If a line below contains the string "πρόσβαση", return that line.

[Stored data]
*** Block opens ***

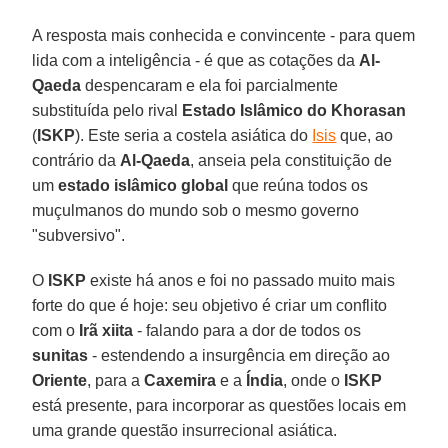
A resposta mais conhecida e convincente - para quem
lida com a inteligência - é que as cotações da
Al-
Qaeda
despencaram e ela foi parcialmente
substituída pelo rival
Estado Islâmico do Khorasan
(
ISKP
). Este seria a costela asiática do
Isis
que, ao
contrário da
Al-Qaeda
, anseia pela constituição de
um
estado islâmico global
que reúna todos os
muçulmanos do mundo sob o mesmo governo
"subversivo".
O
ISKP
existe há anos e foi no passado muito mais
forte do que é hoje: seu objetivo é criar um conflito
com o
Irã xiita
- falando para a dor de todos os
sunitas
- estendendo a insurgência em direção ao
Oriente
, para a
Caxemira
e a
Índia
, onde o
ISKP
está presente, para incorporar as questões locais em
uma grande questão insurrecional asiática.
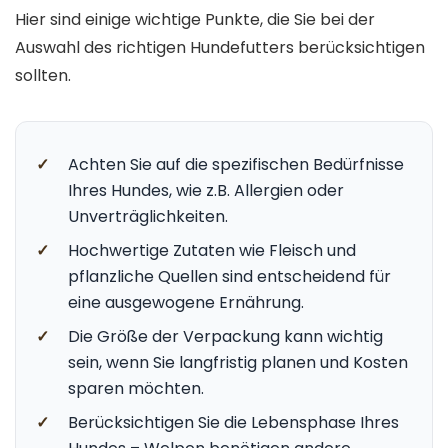
Hier sind einige wichtige Punkte, die Sie bei der
Auswahl des richtigen Hundefutters berücksichtigen
sollten.
✓
Achten Sie auf die spezifischen Bedürfnisse
Ihres Hundes, wie z.B. Allergien oder
Unverträglichkeiten.
✓
Hochwertige Zutaten wie Fleisch und
pflanzliche Quellen sind entscheidend für
eine ausgewogene Ernährung.
✓
Die Größe der Verpackung kann wichtig
sein, wenn Sie langfristig planen und Kosten
sparen möchten.
✓
Berücksichtigen Sie die Lebensphase Ihres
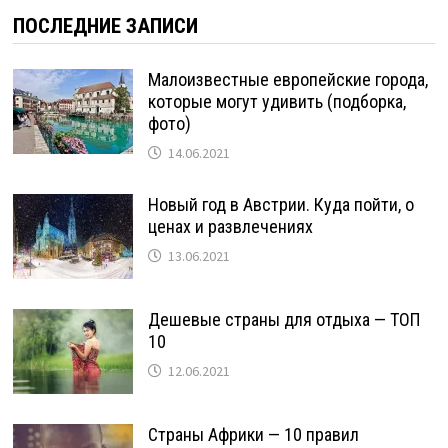
ПОСЛЕДНИЕ ЗАПИСИ
Малоизвестные европейские города,
которые могут удивить (подборка,
фото)
14.06.2021
Новый год в Австрии. Куда пойти, о
ценах и развлечениях
13.06.2021
Дешевые страны для отдыха — ТОП
10
12.06.2021
Страны Африки — 10 правил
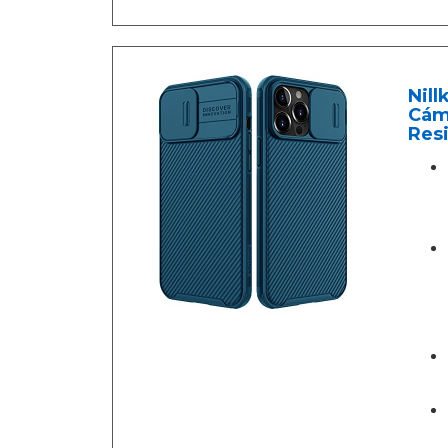
Nill
Cáma
Resi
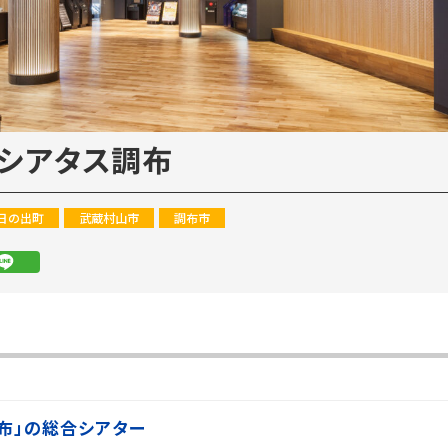
 シアタス調布
日の出町
武蔵村山市
調布市
布」の総合シアター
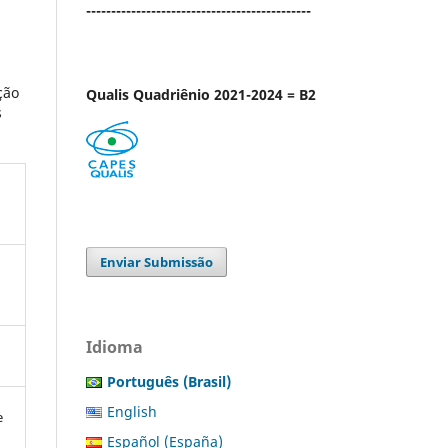
---------------------------------------------
ção
Qualis Quadriênio 2021-2024 = B2
s
Enviar Submissão
Idioma
Português (Brasil)
English
e
Español (España)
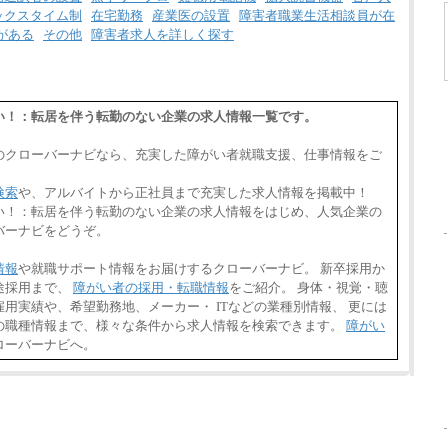
ックスタイム制
在宅勤務
産業医の設置
障害者職業生活相談員が在
がある
その他
障害者求人を詳しく探す
い！：転居を伴う転勤のない企業の求人情報一覧です。
のクローバーナビなら、充実した障がい者就職支援、仕事情報をご
検索
や、アルバイトから正社員まで充実した求人情報を掲載中！
い！：転居を伴う転勤のない企業の求人情報をはじめ、人気企業の
バーナビをどうぞ。
情報
や就職サポート情報をお届けするクローバーナビ。 新卒採用か
途採用まで、
障がい者の採用・転職情報
をご紹介。 身体・視覚・聴
用実績や、希望勤務地、メーカー・ ITなどの業種別情報、 更には
の職種情報まで、様々な条件から求人情報を検索できます。
障がい
ローバーナビへ。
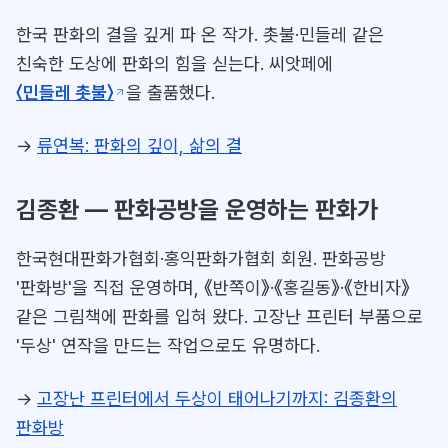
한국 판화의 결을 깊게 파 온 작가. 촛불·민들레 같은
친숙한 도상에 판화의 힘을 싣는다. 씨앗페에
〈민들레 촛불〉
을 출품했다.
→
류연복: 판화의 깊이, 삶의 결
김종환 — 판화공방을 운영하는 판화가
한국현대판화가협회·홍익판화가협회 회원. 판화공방
'판화방'을 직접 운영하며, 《반쪽이》·《홍길동》·《한비자》
같은 그림책에 판화를 입혀 왔다. 고장난 프린터 부품으로
'두상' 연작을 만드는 작업으로도 유명하다.
→
고장난 프린터에서 두상이 태어나기까지: 김종환의
판화방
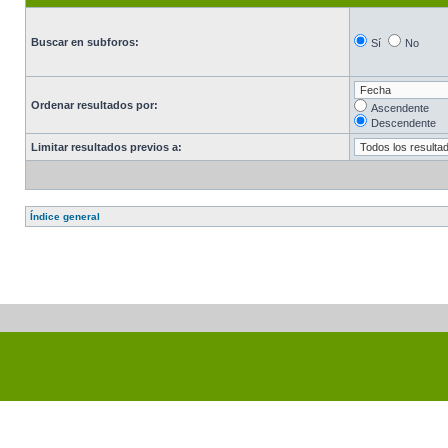
Buscar en subforos:
Sí
No
Ordenar resultados por:
Ascendente
Descendente
Limitar resultados previos a:
Índice general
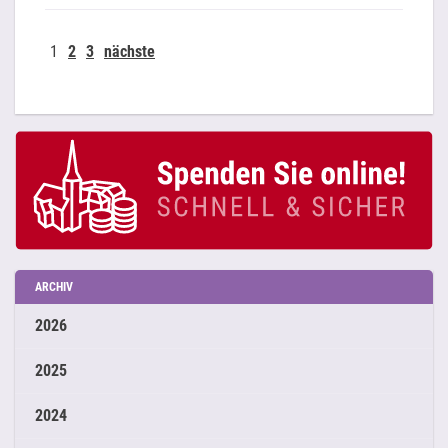
1
2
3
nächste
ARCHIV
2026
2025
2024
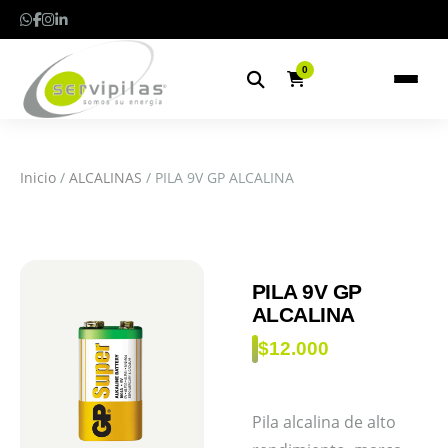
0
Inicio
/
ALCALINAS
/ PILA 9V GP ALCALINA
PILA 9V GP
ALCALINA
$
12.000
Pila alcalina de alto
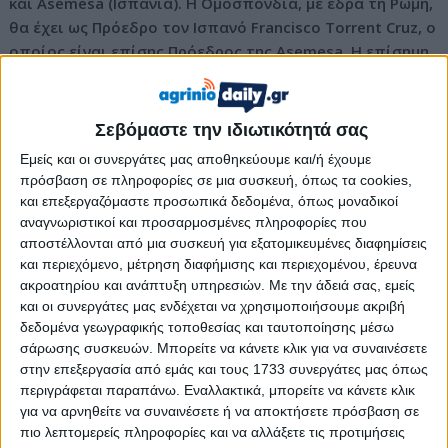
και Asemesa (Ισπανία). Η Ομοσπονδία, με έδρα τη Ρώμη,
θα έχει ως Πρόεδρο τον Ισπανό Francisco Torrent Cruz, ο
οποίος είναι επίσης Πρόεδρος της Asemesa. Η επίσημη
παρουσίαση της Ομοσπονδίας πραγματοποιήθηκε στο
Palazzo della Valle, έδρα της Confagricoltura στη Ρώμη.
Σεβόμαστε την ιδιωτικότητά σας
Τα στοιχεία περιγράφουν έναν δυναμικό κλάδο με
Εμείς και οι συνεργάτες μας αποθηκεύουμε και/ή έχουμε
εξαιρετικές προοπτικές ανάπτυξης. Ενισχυμένες από τη
πρόσβαση σε πληροφορίες σε μια συσκευή, όπως τα cookies,
σύνδεσή τους με τη
Μεσογειακή Διατροφή
-της οποίας
και επεξεργαζόμαστε προσωπικά δεδομένα, όπως μοναδικοί
αποτελούν αναπόσπαστο μέρος- και από την τάση για
αναγνωριστικοί και προσαρμοσμένες πληροφορίες που
υγιεινή διατροφή, οι επιτραπέζιες ελιές έχουν κατακτήσει
αποστέλλονται από μια συσκευή για εξατομικευμένες διαφημίσεις
καταναλωτές σε περίπου 100 χώρες. Τα τελευταία πέντε
και περιεχόμενο, μέτρηση διαφήμισης και περιεχομένου, έρευνα
χρόνια, η ευρωπαϊκή παραγωγή αυξήθηκε κατά 7%, ενώ σε
ακροατηρίου και ανάπτυξη υπηρεσιών.
Με την άδειά σας, εμείς
παγκόσμιο επίπεδο η αύξηση ανήλθε στο 8%. Κατά την
και οι συνεργάτες μας ενδέχεται να χρησιμοποιήσουμε ακριβή
δεδομένα γεωγραφικής τοποθεσίας και ταυτοποίησης μέσω
ελαιοκομική περίοδο 2024-2025, η παραγωγή επιτραπέζιων
σάρωσης συσκευών. Μπορείτε να κάνετε κλικ για να συναινέσετε
ελιών στην Ευρωπαϊκή Ένωση ήταν περίπου 858.000 τόνοι,
στην επεξεργασία από εμάς και τους 1733 συνεργάτες μας όπως
ενώ η διεθνής αγορά διακινεί κατά μέσο όρο περισσότερους
περιγράφεται παραπάνω. Εναλλακτικά, μπορείτε να κάνετε κλικ
από 3 εκατομμύρια τόνους ετησίως.
για να αρνηθείτε να συναινέσετε ή να αποκτήσετε πρόσβαση σε
πιο λεπτομερείς πληροφορίες και να αλλάξετε τις προτιμήσεις
Μόνο στην Ευρώπη, σύμφωνα με τα τελευταία στοιχεία του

*** Block closes ***

# Exercise output:
πρόσβαση σε πληροφορίες σε μια συσκευή, όπως τα cookies,
για να αρνηθείτε να συναινέσετε ή να αποκτήσετε πρόσβαση σε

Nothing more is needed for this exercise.